No. Basically the health care system assumes the costs and a notation if made in the vaccination file.

Quote:Saying that "...vaccines aren't a cause, it's suspected to be a trigger for kids who are predisposed..." is kinda like saying the trigger on a gun isn't responsible for the damage done by the bullet when it hits a human being.  Well...no...it isn't.  But if no one takes aim and pulls the trigger, then no damage is done.  The biggest problem apart from the vaccines themselves is that no one seems to know (or even care all that much) which kids are predisposed.  Oy vey!!

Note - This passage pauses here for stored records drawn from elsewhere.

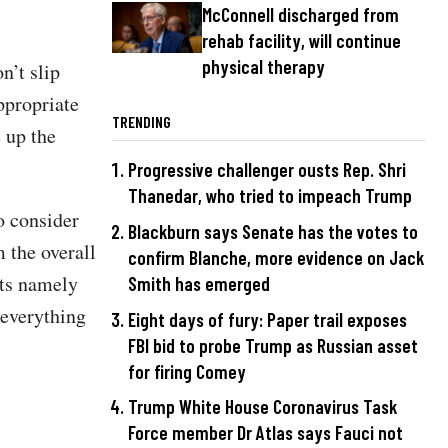
McConnell discharged from
rehab facility, will continue
physical therapy
n’t slip
appropriate
TRENDING
 up the
"
Progressive challenger ousts Rep. Shri
Thanedar, who tried to impeach Trump
o consider
Blackburn says Senate has the votes to
m the overall
confirm Blanche, more evidence on Jack
nts namely
Smith has emerged
 everything
Eight days of fury: Paper trail exposes
FBI bid to probe Trump as Russian asset
for firing Comey
Trump White House Coronavirus Task
Force member Dr Atlas says Fauci not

The one-size-fit-all vaccine policy is definately problematic, precisely because there's very little knowledge or political will to be able to identify these kids. But probably a more apt analogy would be the gun is an issue only if you're standing in the room. If a gun fires in an empty room (no predisposition), then it's not an issue that it's been fired. The gun in that case isn't dangerous. But we can't always tell if there's a kid in the room when the gun is fired (having a predisposition). It's a subtle but important difference, because it's not about the gun, but about where the human is in relation to the gun.

I've come to understand over the years that vaccination isn't the whole story in our daughter. In doing geneaology, we've uncovered evidence that suggests my husband had an great-uncle that died in infancy from this condition (although our proof is not conclusive, it is strongly suggestive), in a time and place before vaccination were available. There's also a history of childhood epilepsy in my family in that same generation. I've also come to understand how the Autism genes express themselves in our family (and again, specifically my husband's family) in subtler ways than what our daughter has. It's very possible she would have been on the spectrum anyway, even if she never was vaccinated. As it is, I'm pretty sure our son and possibly even my husband himself and my FIL might be very-high-functioning on the spectrum. There's also at least one first-cousin to our daughter that has been assessed multiple times for the disorder, only to be screened out as being too high functioning (the official diagnosis was "eccentric", although I find it obvious that he's somewhere on the top end on the spectrum).

The unfortunate part is that we didn't know about any of this when she was born. I might have made different choices for her had I known. The good thing is that her pediatrician is aware of her link with vaccination, and has actually gone to bat for me when I've gotten pressure from other members of the medical community to update her vaccines.

Quote:Ongoing homeopathic treatment (by a qualified, experienced homeopath) *might* be able to help with the continuing seizures.  I think it's very much worth your while looking into this.  Don't know where you are in Canada, but you might want to check out Dr. Andre Saine and the Canadian Academy of Homeopathy.  In my opinion, he is one of the foremost homeopaths in the world today.

We're trying to decide what to do next. Her seizure activity is increasing with her growth spurt and beginning puberty. I hate the idea of just increasing her meds because they affect cognitive and executive function, yet the risks of stopping meds is considerable (a big reason why we've never attempted chealation therapy even though she has a known heavy-metal shedding problem).

Yeah, stopping her meds, especially without close medical supervision, would really be unwise.  A good homeopath would not do that, though they might want at some point to possibly begin reducing the meds.--again, under close supervision.